My blog has always been about my new life in small town Costa Rica, as it should be. That was the point, how I got talked into this whole mess. But after a three-week whirlwind through LA, Las Vegas and NYC, I’m feeling more of a need to re-connect with my city roots. And I’m feeling weirdly guilty about it. Why? Simply because I spent most of my trip feeling pretty uncomfortable in those three cities I used to call home.
I now feel so much happier living on a dirt road in a house with plenty of space, than any cooped-up apartment I’ve previously inhabited. (No one is more surprised than me.) But I still lived in a big city for most of my adult life, and I love that about myself.
Ten months in a sleepy pueblo can’t really erase 14 stressful years of history in bustling big cities, can it?
I called my blog The Jungle Princess, because city life had spoiled me just enough to be teased “princess” when I first moved to Coco. But that’s been almost the only recognition of my past that I’ve admitted to. Most of my expat friends here come from a big city in Canada or the US, but we hardly ever talk about it. Brynn and I sometimes laugh about the short time we overlapped in Manhattan, and Lisa and I have the only longer talks about New York, because we both worked and lived for years in NYC. But that’s all.
After all, at the end of the day, I’m still the only person in my new small town attached to her BlackBerry, and instead of hoofing it on a bike, I call myself a taxi. I think fast, I talk fast, I sometimes can’t turn off my brain in order to get a good night’s sleep. I also compare myself to others more than I’d like and work too much at my computer, even as I live near the beautiful beaches of Costa Rica.
That’s just me, and it’s not going to change. And for all the best reasons, I might add. I have my BlackBerry with me at all times so that the news agency I started from scratch after losing my job doesn’t miss a sale. I work hard so I can save my money. Some day, I want to build a house or have a family. I saw debt creeping up on me once, and I never want to see it again.
I have dreams, and they’re not going to go away.
But I have not tried to bring the cosmopolitan pitfalls down here to Costa Rica with me.
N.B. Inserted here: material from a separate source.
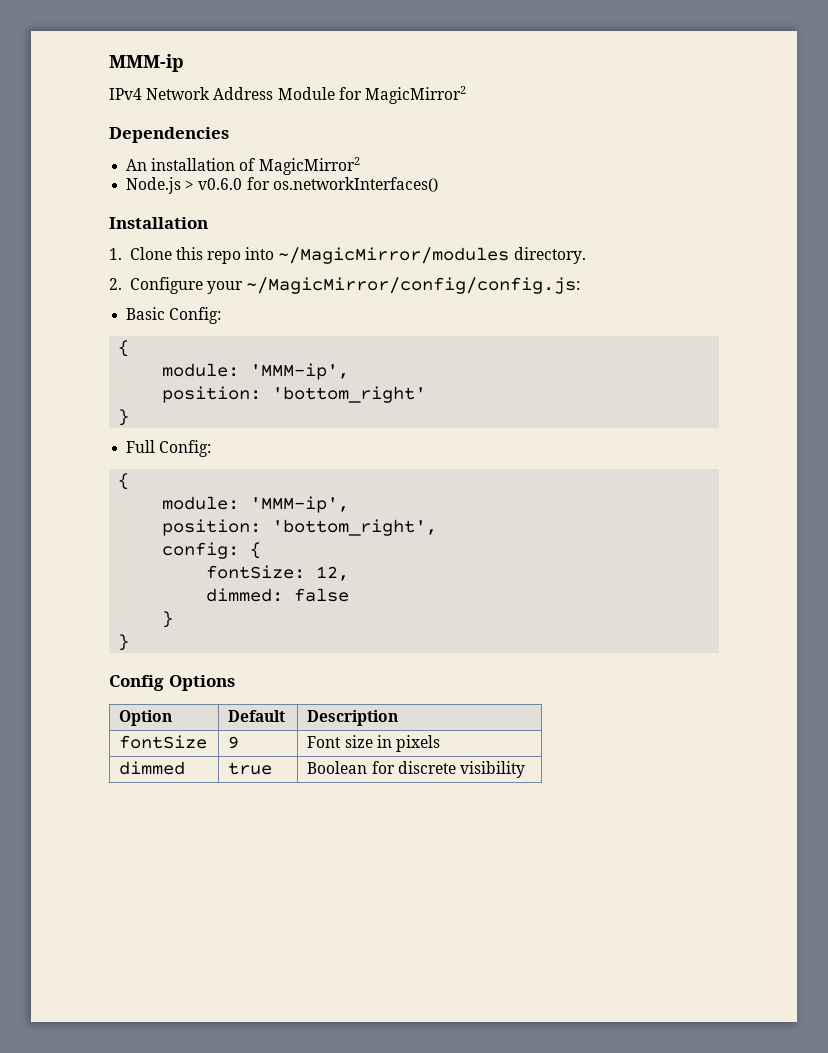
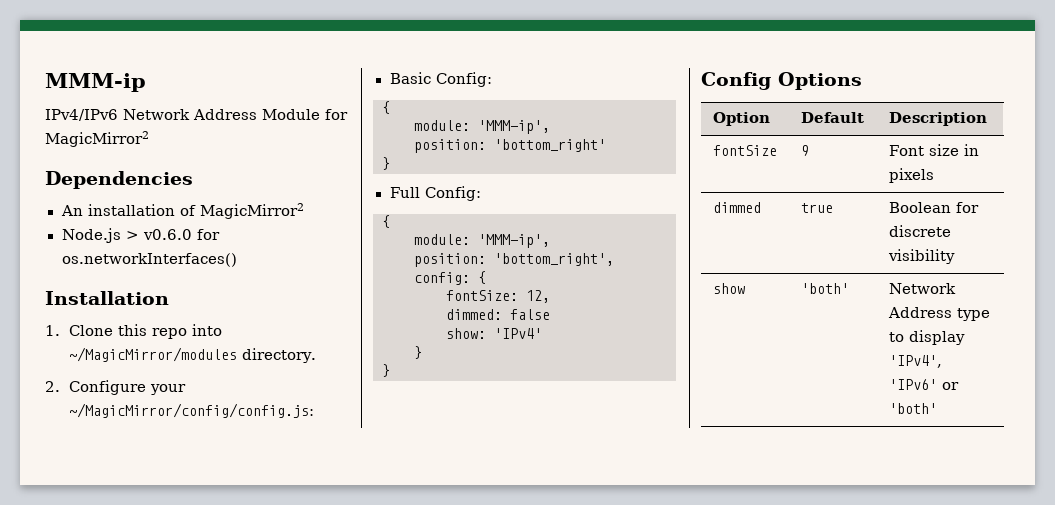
[109,88,142,100] IPv4 -> [45,109,118,121] IPv4/IPv6
(350, 595) none -> [446,328,542,339] // show: 'IPv4'
(526, 769) none -> [712,283,745,294] [800,283,849,294] [888,283,956,294] [887,307,990,321] [888,330,965,345] [888,355,942,368] [888,379,959,390] [888,403,937,414] // show | 'both' | Network Address type to display 'IPv4', 'IPv6' or 'both'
Instead, I’ve been working hard at changing to adapt to my life here. (Again, that was the point.) In fact, when I was in NYC, I couldn’t believe how insecure I felt in the clothes that make me so happy down here in the tropics. And the BlackBerry? I get relentlessly teased in Coco for checking it every so often; when I was in NYC, people had it out on the dinner table. My life now is no longer measured with immediate victories, like breaking a cover story in a magazine or buying a new couch. I sleep soundly for the very first time that I can remember. It doesn’t kill me to tap out long text messages on my local keyboard-less cell phone. I laugh when I hear monkeys.
But expect to start seeing a little bit more of the old me on my blog. Or at least the life I left behind. I miss people who were edgy, racy, clever, had a glimmer of danger in their eye. Nightlife? I now want nothing to do with it. But maybe I’m still interested in people who are. I’m not sure yet.
Let’s face it, any move requires a lot of sacrifice. I gave up so much in order to come to Costa Rica. It was well worth all of it, of course. But I now choose to recognize my past and my connection to it. Sometimes acceptance is the first step in letting go. Pictured here? Me getting my city on in Vegas and Manhattan with my closest friends during my recent trip. I couldn’t wait to come back to Costa Rica. But it doesn’t mean I don’t miss my past.